Meredith Golden says that finding your soulmate on Tinder is easy, as long as you swear off one vice. It isn’t cigarettes or cheese fries. It’s slimmer, sneakier. That cardinal sin: the exclamation point. “Punctuation should not be excessive, especially in an opening message,” said Golden, who ghostwrites for those struggling on the dating apps. She has seen too many hopes dashed by an overly enthusiastic greeting.
Conveniently, her rules also apply to the workplace. The sly devil is just as loathsome in the office, where it has been said to ring unprofessional.
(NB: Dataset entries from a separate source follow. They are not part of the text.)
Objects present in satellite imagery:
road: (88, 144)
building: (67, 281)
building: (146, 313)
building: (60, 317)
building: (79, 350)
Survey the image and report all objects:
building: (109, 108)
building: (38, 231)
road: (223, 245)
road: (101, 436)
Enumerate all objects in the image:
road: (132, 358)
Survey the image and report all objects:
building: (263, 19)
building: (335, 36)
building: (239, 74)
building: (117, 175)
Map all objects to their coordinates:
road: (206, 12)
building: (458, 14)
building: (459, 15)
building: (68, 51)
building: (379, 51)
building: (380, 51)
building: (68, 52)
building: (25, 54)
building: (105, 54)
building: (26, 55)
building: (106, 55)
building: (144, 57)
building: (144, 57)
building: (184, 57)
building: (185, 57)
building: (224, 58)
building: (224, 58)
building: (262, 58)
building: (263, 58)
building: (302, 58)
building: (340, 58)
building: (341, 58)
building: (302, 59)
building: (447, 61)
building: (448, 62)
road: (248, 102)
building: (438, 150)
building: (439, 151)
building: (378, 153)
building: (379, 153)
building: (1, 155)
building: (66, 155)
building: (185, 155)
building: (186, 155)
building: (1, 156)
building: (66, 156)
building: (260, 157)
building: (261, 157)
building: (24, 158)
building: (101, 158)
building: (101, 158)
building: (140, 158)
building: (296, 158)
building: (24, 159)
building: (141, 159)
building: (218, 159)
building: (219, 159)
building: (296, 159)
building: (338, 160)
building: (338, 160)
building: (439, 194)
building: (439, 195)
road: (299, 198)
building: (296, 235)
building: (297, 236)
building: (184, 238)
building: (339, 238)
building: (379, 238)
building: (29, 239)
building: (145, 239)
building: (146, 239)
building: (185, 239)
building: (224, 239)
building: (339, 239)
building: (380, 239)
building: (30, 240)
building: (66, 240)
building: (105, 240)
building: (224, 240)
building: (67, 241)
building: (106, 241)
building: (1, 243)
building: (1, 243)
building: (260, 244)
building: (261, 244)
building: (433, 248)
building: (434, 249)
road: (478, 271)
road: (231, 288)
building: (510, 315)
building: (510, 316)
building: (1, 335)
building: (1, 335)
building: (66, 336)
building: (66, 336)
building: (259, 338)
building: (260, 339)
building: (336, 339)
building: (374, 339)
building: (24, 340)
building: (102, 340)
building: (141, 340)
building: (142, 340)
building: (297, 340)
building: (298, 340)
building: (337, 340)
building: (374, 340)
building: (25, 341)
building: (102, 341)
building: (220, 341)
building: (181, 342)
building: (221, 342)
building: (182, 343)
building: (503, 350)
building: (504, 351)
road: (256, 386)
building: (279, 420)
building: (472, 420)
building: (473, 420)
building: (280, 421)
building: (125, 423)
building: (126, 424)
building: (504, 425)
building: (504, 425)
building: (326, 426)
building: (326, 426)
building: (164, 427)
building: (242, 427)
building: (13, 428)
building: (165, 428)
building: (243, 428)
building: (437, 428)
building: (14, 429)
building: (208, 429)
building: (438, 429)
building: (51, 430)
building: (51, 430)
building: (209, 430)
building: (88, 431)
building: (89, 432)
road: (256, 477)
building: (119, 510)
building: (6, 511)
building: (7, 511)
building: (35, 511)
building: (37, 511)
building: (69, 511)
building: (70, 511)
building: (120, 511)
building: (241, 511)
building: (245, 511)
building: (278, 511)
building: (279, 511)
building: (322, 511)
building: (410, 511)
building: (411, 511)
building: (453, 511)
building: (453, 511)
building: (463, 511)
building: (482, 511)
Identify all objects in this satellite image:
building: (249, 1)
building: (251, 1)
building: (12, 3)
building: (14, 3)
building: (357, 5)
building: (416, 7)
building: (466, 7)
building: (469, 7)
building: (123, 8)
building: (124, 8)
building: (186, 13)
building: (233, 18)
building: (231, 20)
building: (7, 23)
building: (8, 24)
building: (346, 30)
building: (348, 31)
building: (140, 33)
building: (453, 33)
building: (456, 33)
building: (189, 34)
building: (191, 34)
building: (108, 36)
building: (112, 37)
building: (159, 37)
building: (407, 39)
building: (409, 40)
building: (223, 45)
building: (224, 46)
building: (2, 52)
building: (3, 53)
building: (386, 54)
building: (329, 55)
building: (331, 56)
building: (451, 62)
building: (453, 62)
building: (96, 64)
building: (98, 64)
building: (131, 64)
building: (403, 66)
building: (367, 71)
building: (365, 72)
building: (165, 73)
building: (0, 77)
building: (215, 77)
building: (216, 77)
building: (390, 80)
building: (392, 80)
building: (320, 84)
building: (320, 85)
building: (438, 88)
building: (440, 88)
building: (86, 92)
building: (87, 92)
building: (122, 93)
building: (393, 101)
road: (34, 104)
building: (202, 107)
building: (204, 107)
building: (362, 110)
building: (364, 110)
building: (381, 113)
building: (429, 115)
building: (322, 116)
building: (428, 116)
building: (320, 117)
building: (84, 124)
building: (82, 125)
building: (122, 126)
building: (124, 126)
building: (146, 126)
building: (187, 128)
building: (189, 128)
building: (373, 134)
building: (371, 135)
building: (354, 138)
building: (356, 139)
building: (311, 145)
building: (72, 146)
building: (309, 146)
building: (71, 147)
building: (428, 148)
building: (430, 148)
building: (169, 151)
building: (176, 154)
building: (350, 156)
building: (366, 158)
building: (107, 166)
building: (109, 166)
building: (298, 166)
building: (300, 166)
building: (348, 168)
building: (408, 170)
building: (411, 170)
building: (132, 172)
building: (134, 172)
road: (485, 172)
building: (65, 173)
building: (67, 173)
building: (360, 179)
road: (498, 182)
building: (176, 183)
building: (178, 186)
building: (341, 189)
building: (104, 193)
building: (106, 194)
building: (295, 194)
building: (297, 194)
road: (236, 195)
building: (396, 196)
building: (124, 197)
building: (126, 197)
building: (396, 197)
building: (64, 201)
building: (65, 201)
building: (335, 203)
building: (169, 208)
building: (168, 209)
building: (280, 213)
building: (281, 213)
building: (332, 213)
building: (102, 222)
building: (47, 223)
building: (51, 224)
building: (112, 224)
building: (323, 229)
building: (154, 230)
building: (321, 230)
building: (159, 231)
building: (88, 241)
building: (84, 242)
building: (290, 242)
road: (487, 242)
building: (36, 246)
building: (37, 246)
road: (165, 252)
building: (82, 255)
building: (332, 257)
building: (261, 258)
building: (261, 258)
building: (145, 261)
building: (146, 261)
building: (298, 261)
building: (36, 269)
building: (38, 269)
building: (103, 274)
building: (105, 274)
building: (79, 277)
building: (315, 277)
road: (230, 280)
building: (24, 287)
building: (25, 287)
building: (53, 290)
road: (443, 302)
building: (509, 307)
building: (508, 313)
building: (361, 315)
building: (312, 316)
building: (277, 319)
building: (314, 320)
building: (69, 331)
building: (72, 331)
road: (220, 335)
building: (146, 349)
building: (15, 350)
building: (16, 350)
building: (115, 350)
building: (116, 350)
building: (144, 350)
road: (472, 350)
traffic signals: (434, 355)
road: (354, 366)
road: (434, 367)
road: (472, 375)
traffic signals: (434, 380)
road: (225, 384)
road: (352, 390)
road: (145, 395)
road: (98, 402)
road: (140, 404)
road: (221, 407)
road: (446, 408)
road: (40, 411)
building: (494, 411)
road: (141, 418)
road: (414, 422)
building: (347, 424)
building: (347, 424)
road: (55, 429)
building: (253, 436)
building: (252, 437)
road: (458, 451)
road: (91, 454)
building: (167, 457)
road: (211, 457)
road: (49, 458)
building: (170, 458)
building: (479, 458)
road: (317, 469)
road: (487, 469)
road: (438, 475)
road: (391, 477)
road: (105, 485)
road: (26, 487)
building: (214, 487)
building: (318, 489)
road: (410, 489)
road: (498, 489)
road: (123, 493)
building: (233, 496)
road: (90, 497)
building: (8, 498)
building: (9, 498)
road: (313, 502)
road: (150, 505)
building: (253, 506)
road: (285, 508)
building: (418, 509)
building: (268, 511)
So much so that Tami Reiss, a product strategist, created a Gmail plug-in called Just Not Sorry, that alerts users when they’ve exceeded the appropriate number of marks (two) in a work email.
“This isn’t Vegas on a girls trip,” said Reiss. “The triple exclamation point is great when your best friend just got engaged, but at work, it can come off as juvenile.”
The exclamation point is more than five centuries old, but it can easily be mistaken for the runt of the punctuation family. It wants your forgiveness and attention. It wants undying love, while you’re at it. The mark is to grammar what a Red Sox fan is to baseball, insisting it’s the underdog yet coming out on top, spilling its beer on your lap in exaltation.
To Jonny Sun, a writer on “BoJack Horseman” and a viral tweeter, the exclamation point is the wild child. “It’s a rebellion against the weighty rules of grammar that were passed down to us,” he said. “The exclamation point is a way of saying we’re bucking these rules because they feel old fashioned and dusty.” The period, in contrast, “feels like a sigh.”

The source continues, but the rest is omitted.